To write with true emotion, he said, writers need experience. "A lot of people today are just watching life secondhand on television," he said. "They're not living life. ... They've lost touch with nature, they've lost touch with family, lost touch with work."

A song needs a few things to qualify for the Clancy's repertoire, Liam explained. "Mainly we go for a good storyline, a song that's real -- not what we call Mickey Mouse. It's not made up, it's not Tin Pan Alley," he said. "The story, the emotions are the most important thing. There has to be poetry in it ... something that grabs you one way or another. It has to have universality."

The emotion filters through even when the audience doesn't know the words, he said. "Some of the most requested songs are in Irish. People don't understand what they say, but they still carry some deep emotional message to them. It seems to dredge up some old race memories. ... I think it touches some deeper core from the old European psyche. After all, the Celts started out in middle Eastern Europe. One branch of them traveled south along the Mediterranean and up the Atlantic coast. Another branch went north, then down through Scandinavia and Scotland." He was amazed, he said, at a recent performance in Denmark. "We thought we were going to have to have an interpreter, we didn't know how they were going to understand us," he said. "To our incredible amazement, everybody sang every song with us."
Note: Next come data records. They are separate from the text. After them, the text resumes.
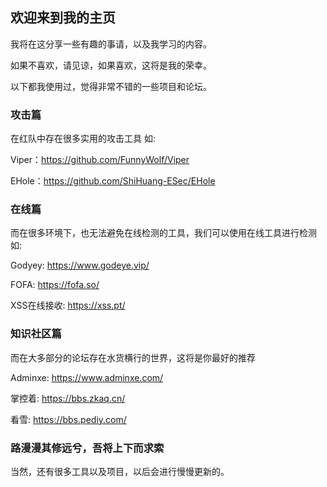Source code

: ## 欢迎来到我的主页

我将在这分享一些有趣的事请，以及我学习的内容。

如果不喜欢，请见谅，如果喜欢，这将是我的荣幸。

以下都我使用过，觉得非常不错的一些项目和论坛。

### 攻击篇

在红队中存在很多实用的攻击工具
如:

Viper：https://github.com/FunnyWolf/Viper

EHole：https://github.com/ShiHuang-ESec/EHole

### 在线篇

而在很多环境下，也无法避免在线检测的工具，我们可以使用在线工具进行检测
如:

Godyey: https://www.godeye.vip/

FOFA: https://fofa.so/

XSS在线接收: https://xss.pt/

### 知识社区篇

而在大多部分的论坛存在水货横行的世界，这将是你最好的推荐

Adminxe: https://www.adminxe.com/

掌控着: https://bbs.zkaq.cn/

看雪: https://bbs.pediy.com/

### 路漫漫其修远兮，吾将上下而求索

当然，还有很多工具以及项目，以后会进行慢慢更新的。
Much Irish music has grown from political turmoil. Now that peace seems to be at hand, it's possible, Liam conceded, that new Irish music will change. "We need conflict in our lives," he said. As examples he cited Italy, which produced great opera and great art on the heels of great strife, and passive Switzerland, whose great contribution to art has been the cuckoo clock. But O'Connell doesn't agree that the recent cease-fire between Irish nationalists and unionists will have much impact. "The amount of music that's related to the political situation is very small," he said. "So it's really not a factor."

Much Irish music deals with love, O'Connell said. "The drinking songs and fighting songs come later." Liam hopes peace will help, not hinder, the music. "It looks very very good at the moment," he said. "If the two conflicting traditions start a friendlier coexistence, I think there's going to be a lot of sharing. ... The fusion is happening already."